The Next Step on Our Security Journey

Over the past 15 years, I’ve had numerous opportunities to travel the world. Nearly all of that travel was for work and each journey started with a clear goal in mind. The security journey at BlockFi will center on protecting data, people, and systems. Since arriving here, I’ve been focused on the details of my plan for reaching that goal and carefully crafting processes and programs to support it.

There’s an art to building a security program, and it requires careful balance. Aim for something too stringent and the workforce finds ways around it, implement something too flexible and attackers will exploit it.

In the last two months, my team has taken a number of thoughtful steps toward hardening our systems and processes while maintaining that balance. I’ve also spent a great deal of time on understanding the current state of our products and roadmap and building a plan to advance our overall security posture as quickly as possible.

Certainly, this approach includes technology, but it also relies on an aggressive hiring plan. Several names will be added to the team in the coming weeks and months that many in the industry will be happy to see. In fact, if you’re interested in joining the security team, take a look at our current openings: https://boards.greenhouse.io/blockfi.

In my last post, I voiced my commitment to publicly communicating the progress we’re making. I continue to be excited to hear from our community and appreciate those who have reached out already. Now, let’s take a look at the next major step forward.

BlockFi’s security journey started well before I arrived, and I’m fortunate to be leading this team. Prior to operationalizing new tools and establishing new processes, it’s important to start with a high-level goal and reduce that into actionable categories of work. We’ve done that, and are building project plans, implementing hiring strategies, and establishing partnerships to enable execution.

In an effort to be as transparent as possible, I’ve outlined those categories, which we’re calling our Major Security Initiatives. These initiatives include Endpoint, Cloud, Identity, Core Security Services, Custody Operations, Employee Training and Awareness, and Data Governance.

That’s not to say that any of these areas were previously unaddressed, but nearly all organizations can identify opportunities for improvement, especially when it comes to security. Additionally, we’ve mapped these initiatives to an organizational structure that will be responsible for their architecture, engineering, implementation, and support now and in the future. We’ll also continue to evolve our thinking and our plan as the threat landscape changes and our innovation around products and services continues to lead the market.

Within each of these Major Security Initiatives there are several projects–some small, two-day efforts, and some larger, multi-month efforts. We are taking a risk-based approach reinforced by proactive red-teaming and threat objective modeling.
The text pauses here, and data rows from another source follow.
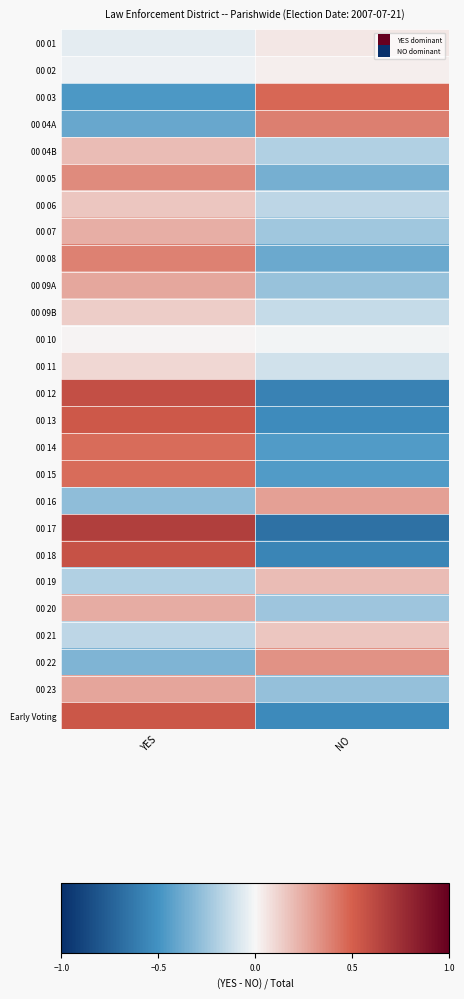

Reading left to right, extract all data points from this chart.

00 01: YES=-0.0	NO=0.0
00 02: YES=-0.0	NO=0.0
00 03: YES=-0.5	NO=0.5
00 04A: YES=-0.4	NO=0.4
00 04B: YES=0.2	NO=-0.2
00 05: YES=0.4	NO=-0.4
00 06: YES=0.2	NO=-0.2
00 07: YES=0.2	NO=-0.2
00 08: YES=0.4	NO=-0.4
00 09A: YES=0.3	NO=-0.3
00 09B: YES=0.1	NO=-0.1
00 10: YES=0.0	NO=-0.0
00 11: YES=0.1	NO=-0.1
00 12: YES=0.6	NO=-0.6
00 13: YES=0.5	NO=-0.5
00 14: YES=0.5	NO=-0.5
00 15: YES=0.5	NO=-0.5
00 16: YES=-0.3	NO=0.3
00 17: YES=0.7	NO=-0.7
00 18: YES=0.6	NO=-0.6
00 19: YES=-0.2	NO=0.2
00 20: YES=0.2	NO=-0.2
00 21: YES=-0.2	NO=0.2
00 22: YES=-0.3	NO=0.3
00 23: YES=0.3	NO=-0.3
Early Voting: YES=0.5	NO=-0.5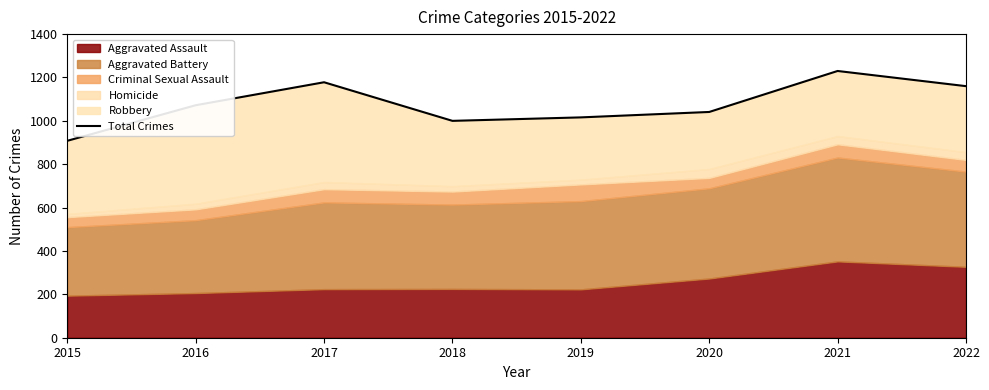

How many points are higher than both their immediate neighbors (excluding endpoints)?

2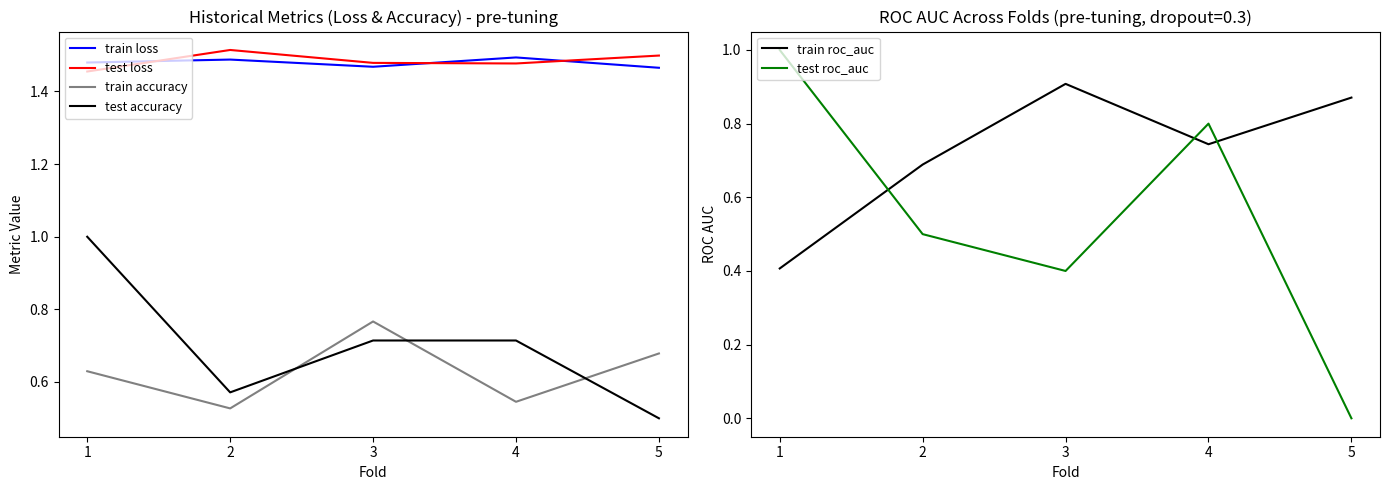

Reading left to right, extract all data points from this chart.

train loss: 1=1.5	2=1.5	3=1.5	4=1.5	5=1.5
test loss: 1=1.5	2=1.5	3=1.5	4=1.5	5=1.5
train accuracy: 1=0.6	2=0.5	3=0.8	4=0.5	5=0.7
test accuracy: 1=1.0	2=0.6	3=0.7	4=0.7	5=0.5
train roc_auc: 1=0.4	2=0.7	3=0.9	4=0.7	5=0.9
test roc_auc: 1=1.0	2=0.5	3=0.4	4=0.8	5=0.0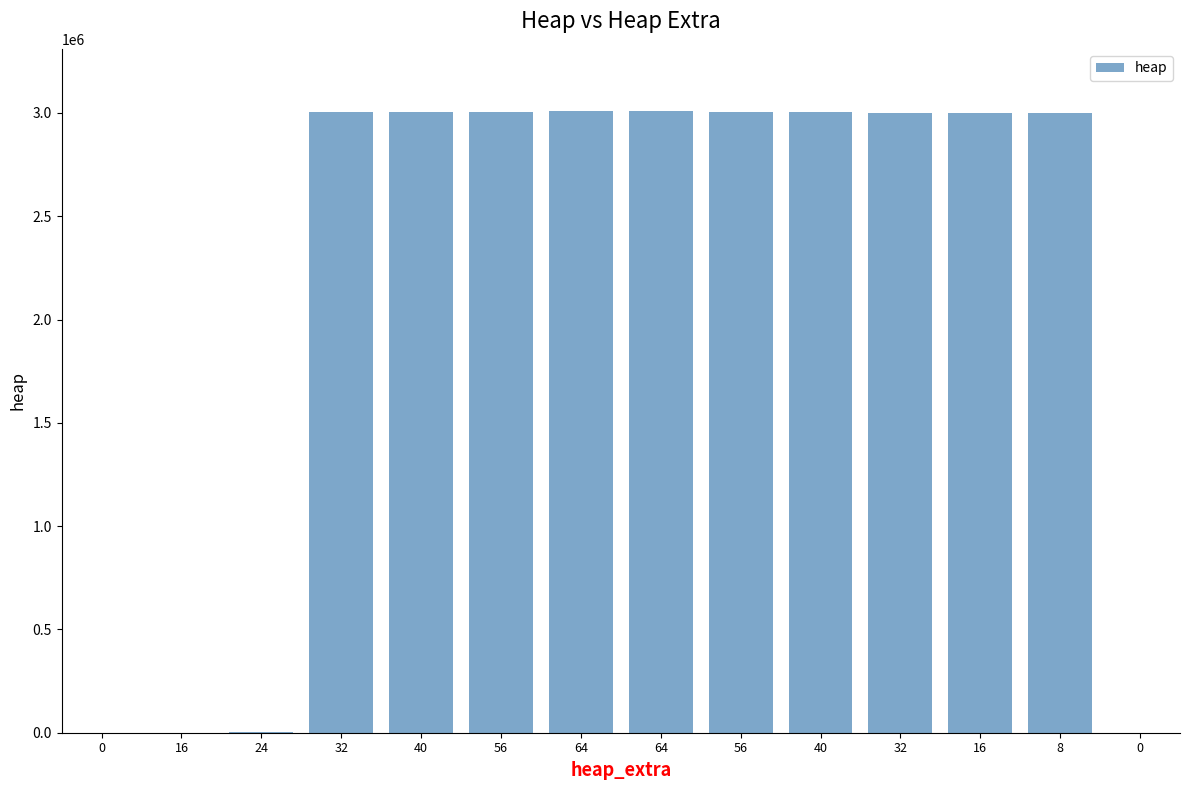

At which category does the chart reach its peak across all series?

64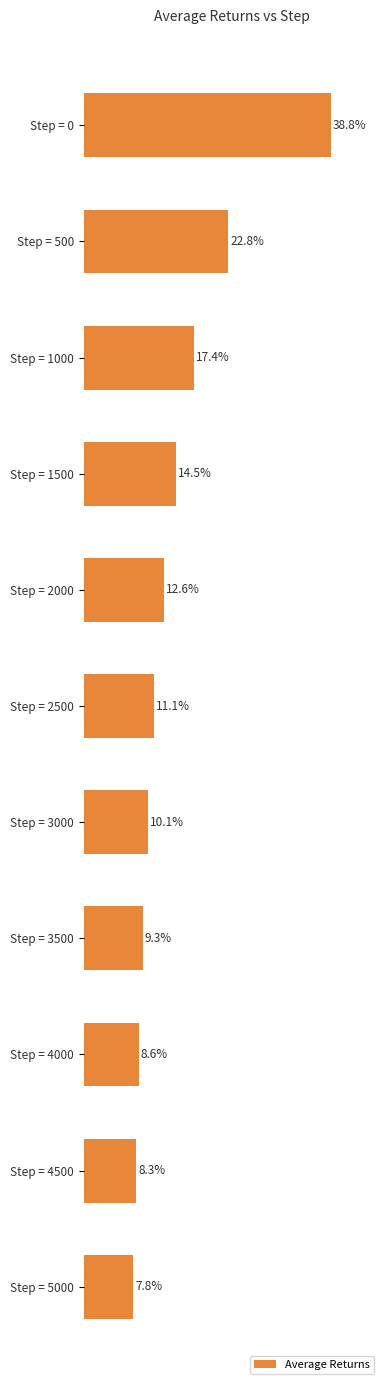

Between Step = 500 and Step = 4000, which is larger?

Step = 500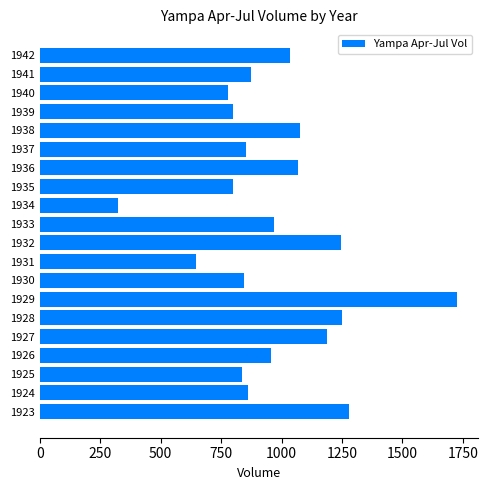

True or false: the data shows 217.6 at 1935.

False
We triage each project and prioritize based on risk. This process will continue for the foreseeable future and enable us to not only align with numerous standards but apply proactive, risk-based security design across our systems and processes. This security design will provide layered defenses as we continue to serve our clients.

I’ll continue to provide updates and encourage our clients, partners, and vendors to contact us with any concerns or questions at security@blockfi.com. This email address is a direct line to me and my team.

It’s an exciting time in the crypto industry, and I’m dedicated to helping BlockFi continue to create a safe, steady, and thriving community.